Some creative entrepreneurs enjoy the freelance life. They like working alone, and know that they are not cut out to manage others, or run a company. That doesn’t mean there aren’t important business aspects to managing a freelance practice—but committing to remaining a “company of one” does keep business matters to minimum. But if you have greater ambitions, if you would love to grow into a small firm, or even into a larger agency, then you need to be aware of the costs associated with scaling a creative practice.
Are you ready to take the struggle out of finding new clients?
In last week’s episode, we considered the basic motivations of any startup founder to go on Shark Tank. Namely, to find expert help, and capital to cover manufacturing costs in order to keep up with orders. We noted that product-based companies need capital upfront, but creative entrepreneurs need capital “in the form of time resources” after they’ve sold and collected payments for a project. This does make it easier for a creative entrepreneur to get started, but if you miscalculate your time and materials costs, you could end up in an even bigger bind than a product company that can’t fulfill orders. They can’t capture the money they need, but you may have already received, and possibly spent a good percentage of money already collected before you realize that you have a serious resource problem.
This common difficulty only increases with growth. And all the more if your growth happens rapidly. And so if you’re an ambitious creative entrepreneur, and you find yourself with more work than you can handle, you need to pay very careful attention to your costs, especially the step costs involved in scaling a creative practice.

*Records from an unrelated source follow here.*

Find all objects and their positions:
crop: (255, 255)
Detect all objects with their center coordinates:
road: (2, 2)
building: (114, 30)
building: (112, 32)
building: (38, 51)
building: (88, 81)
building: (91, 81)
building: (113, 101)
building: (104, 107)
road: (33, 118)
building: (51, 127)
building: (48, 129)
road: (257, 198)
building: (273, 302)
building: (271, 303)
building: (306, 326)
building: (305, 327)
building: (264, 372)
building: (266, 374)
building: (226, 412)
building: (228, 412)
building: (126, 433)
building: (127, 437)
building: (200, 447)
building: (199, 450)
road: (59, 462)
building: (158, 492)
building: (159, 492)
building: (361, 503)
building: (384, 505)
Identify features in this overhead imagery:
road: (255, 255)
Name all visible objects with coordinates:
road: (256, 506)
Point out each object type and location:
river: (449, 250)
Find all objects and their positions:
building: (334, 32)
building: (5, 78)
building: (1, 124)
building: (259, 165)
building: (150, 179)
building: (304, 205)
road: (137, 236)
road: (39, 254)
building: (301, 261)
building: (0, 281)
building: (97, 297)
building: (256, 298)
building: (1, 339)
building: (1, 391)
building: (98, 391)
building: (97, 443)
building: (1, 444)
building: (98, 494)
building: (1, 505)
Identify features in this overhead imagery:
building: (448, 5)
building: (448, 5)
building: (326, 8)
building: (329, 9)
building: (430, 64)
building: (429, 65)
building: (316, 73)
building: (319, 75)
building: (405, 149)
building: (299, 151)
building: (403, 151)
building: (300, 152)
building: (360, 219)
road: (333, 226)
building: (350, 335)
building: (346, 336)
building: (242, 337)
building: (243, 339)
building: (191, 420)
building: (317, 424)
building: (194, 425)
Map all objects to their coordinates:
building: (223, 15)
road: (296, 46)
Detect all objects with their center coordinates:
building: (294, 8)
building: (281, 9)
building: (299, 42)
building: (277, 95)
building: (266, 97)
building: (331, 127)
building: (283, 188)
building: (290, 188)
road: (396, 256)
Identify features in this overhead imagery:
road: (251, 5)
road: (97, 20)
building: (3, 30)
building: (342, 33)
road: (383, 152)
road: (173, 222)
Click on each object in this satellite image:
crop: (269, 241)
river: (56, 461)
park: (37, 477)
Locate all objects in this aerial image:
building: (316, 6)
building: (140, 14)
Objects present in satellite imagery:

We’ve considered step costs before, in episodes 22 and 55. But when you head down the path of scaling your creative practice the importance of calculating these costs is absolutely critical. In order to get a feel for the impact of step costs, especially early on in your growth, let’s think about them backwards. If you already had a company with 10 employees, and you add one more you would be increasing your overhead by about 10%. Worst case scenario, if you make a bad hire, your bottom line will take a 10% hit. But if you’ve been maintaining a minimum profit margin of 15-25% that will hurt, but it won’t crush you. But when you make your first hire you increase your overhead by 100%. The second hire carries a 50% increase, and the third a 33% hit. This disproportionate impact of early stage growth can be extremely hard to manage. Any disruption to business volume, or pressure from low profit margins, can truly crush an early stage creative startup.
But let’s suppose you make it through the gauntlet of those early hires and you get up to running an 8-12 person firm. When you grow from that level toward a 20 person firm you’ll experience yet another challenging step cost phenomenon. You see, the managerial practices of running a ten person firm change considerably on your way to 20. Somewhere in that growth stage you’re going to need new systems, processes, and a middle layer of management that you can do without when you’re managing a smaller team. And so the step cost scale notches up a level. You’ll have to add purely overhead staff members, which will require a new metric to your overall productivity and profits to sustain.
If you make it through that growth stage you’ll find that there are similar challenges moving past the 20-24 employee level on your way to becoming a much larger agency.
All these challenges can be overcome, but not if you don’t count the costs involved, and lay up the resources you’ll need to cover these painful transitional periods. Without that kind of forward looking planning you may easily find your growth thwarted by increased demands on capital, while draining the time resources of your entire team.
If you have ambitions to grow your creative practice, learn how to master step cost calculations. Build them into your hiring plans, and watch those first few steps, they can be a doozy.